Monday, July 14, 2014

Why investing in drug use prevention is important


“The state is no longer wasting law enforcement time on marijuana use,” according to a recent Seattle Times opinion piece about I-502, the initiative that decriminalized and legalized marijuana. 

In 2004, a Seattle Times article about Seattle’s Initiative 75, which made marijuana the lowest enforcement priority for police, reported similar results.  Statistics for the first six months of 2004 show that the city has prosecuted just 18 cases of marijuana possession compared with roughly 70 during the same time period last year.  In other words, de-facto decriminalization worked to reduce the number of people arrested and prosecuted for marijuana offences. 

According to a recent report from the National Academies of Science (NAS), the rise in United States incarceration rates can be attributed to “significantly increased sentence lengths, required prison time for minor offenses, and intensified punishment for drug crimes.”  Racial disparities in incarceration rates are exacerbated by sentencing laws, such as three strikes and mandatory minimums, and by “law enforcement strategies associated with the war on drugs.”  In other words, how laws are enforced and how people are sentenced are the primary factors leading to high incarceration rates. 

Authors of the NAS report offer specific suggestions for reducing incarcerations rates:
  • changing sentencing policies, especially those having to do with the enforcement of drug laws;
  • changing prison policies;
  • addressing social policies especially those addressing “economic insecurity, low education, and poor health that are associated with incarceration in the nation’s poorest communities.  Solutions to these problems are outside of the criminal justice systems, and they will include policies that address school drop-out, drug addiction, mental illness, and neighborhood poverty – all of which are intimately connected to incarceration.”  

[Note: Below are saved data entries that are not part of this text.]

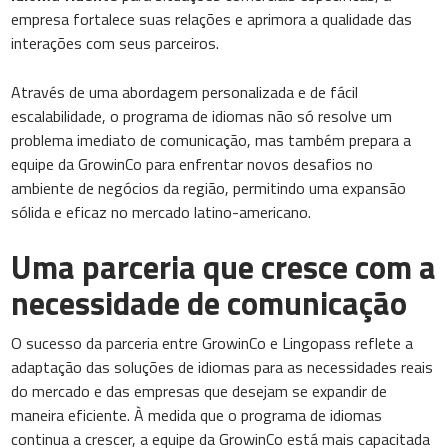
empresa fortalece suas relações e aprimora a qualidade das
interações com seus parceiros.
Através de uma abordagem personalizada e de fácil
escalabilidade, o programa de idiomas não só resolve um
problema imediato de comunicação, mas também prepara a
equipe da GrowinCo para enfrentar novos desafios no
ambiente de negócios da região, permitindo uma expansão
sólida e eficaz no mercado latino-americano.
Uma parceria que cresce com a
necessidade de comunicação
O sucesso da parceria entre GrowinCo e Lingopass reflete a
adaptação das soluções de idiomas para as necessidades reais
do mercado e das empresas que desejam se expandir de
maneira eficiente. À medida que o programa de idiomas
continua a crescer, a equipe da GrowinCo está mais capacitada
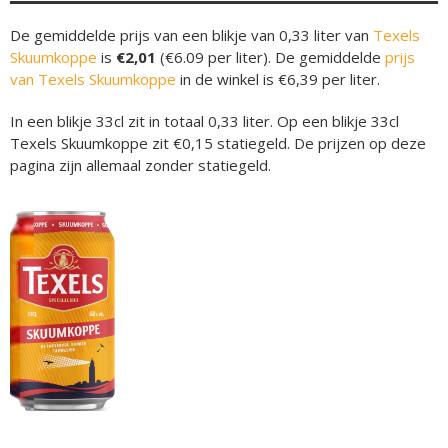
De gemiddelde prijs van een blikje van 0,33 liter van
Texels
Skuumkoppe
is
€2,01
(€6.09 per liter). De gemiddelde
prijs
van Texels Skuumkoppe
in de winkel is €6,39 per liter.
In een blikje 33cl zit in totaal 0,33 liter. Op een blikje 33cl
Texels Skuumkoppe zit €0,15 statiegeld. De prijzen op deze
pagina zijn allemaal zonder statiegeld.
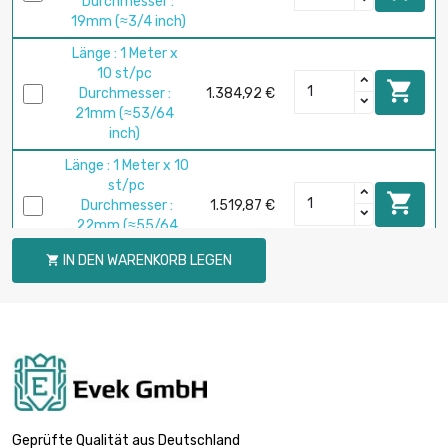
Durchmesser :
19mm (≈3/4 inch)
Länge : 1 Meter x
10 st/pc

Durchmesser :
1.384,92 €
21mm (≈53/64
inch)
Länge : 1 Meter x 10
st/pc

Durchmesser :
1.519,87 €
22mm (≈55/64
inch)
IN DEN WARENKORB LEGEN

Länge : 1 Meter x
10 st/pc

Durchmesser :
1.808,80 €
24mm (≈15/16
inch)
Länge : 1 Meter x 5
st/pc

Durchmesser :
981,39 €
Geprüfte Qualität aus Deutschland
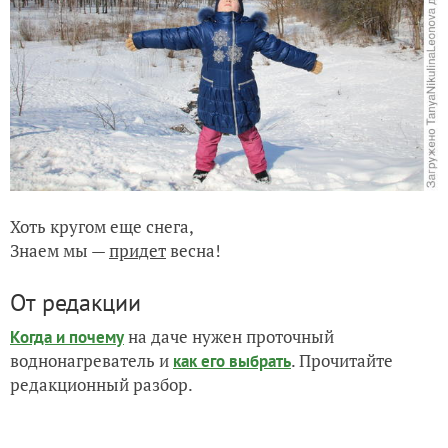
Хоть кругом еще снега,
Знаем мы —
придет
весна!
От редакции
на даче нужен проточный
Когда и почему
воднонагреватель и
. Прочитайте
как его выбрать
редакционный разбор.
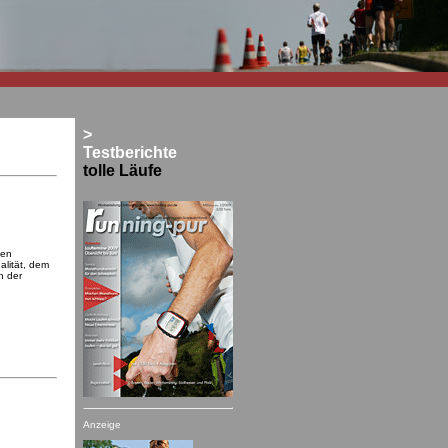
>
Testberichte
tolle Läufe
ten
alität, dem
n der
Anzeige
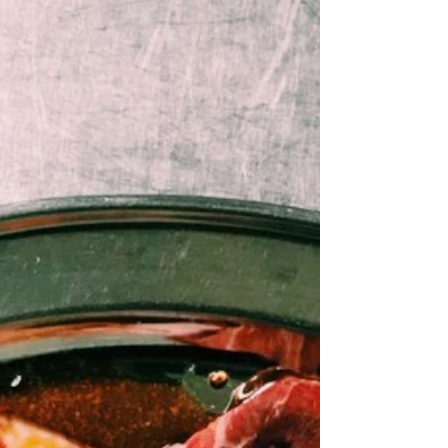
１年前の今日、 2017年５月17日に 焼肉 森の家はオ
ープンしました。 感謝感謝で 美味しい肉汁が溢れ
ております。 明日18日まで生ビール100円で ご提
供しておりますので 美味しい肉汁とビールの喉ご
しのハーモニーを お楽しみください！ #焼肉森の
家椎名町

That’s where youth drug use prevention comes in.  Preventing the onset of drug use among teenagers prevents school drop-out, drug addiction, some mental illnesses, and supports healthy youth development.  To be most effective, multiple community partners must join together to prevent teen drug use.  Parents and schools are only part of effective drug use prevention strategies.  Organizations concerned with economic insecurity, health, and the justice system also have stakes in keeping kids drug-free.